Exercise materials:
▬▬▬▬▬▬▬▬▬▬

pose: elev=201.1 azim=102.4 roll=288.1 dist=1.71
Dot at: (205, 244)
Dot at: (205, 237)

▬▬▬▬▬▬▬▬▬▬

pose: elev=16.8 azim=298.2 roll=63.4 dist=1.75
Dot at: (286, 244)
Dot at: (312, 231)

▬▬▬▬▬▬▬▬▬▬

What is being asked: Please format the stretch of the records from the line containing "pose: elev=201.1 azim=102.4" through the line containing "Dot at: (205, 237)" as a JSON list of strings, one string per line, with blank lines omitted.

Output of the exercise:
[
  "pose: elev=201.1 azim=102.4 roll=288.1 dist=1.71",
  "Dot at: (205, 244)",
  "Dot at: (205, 237)"
]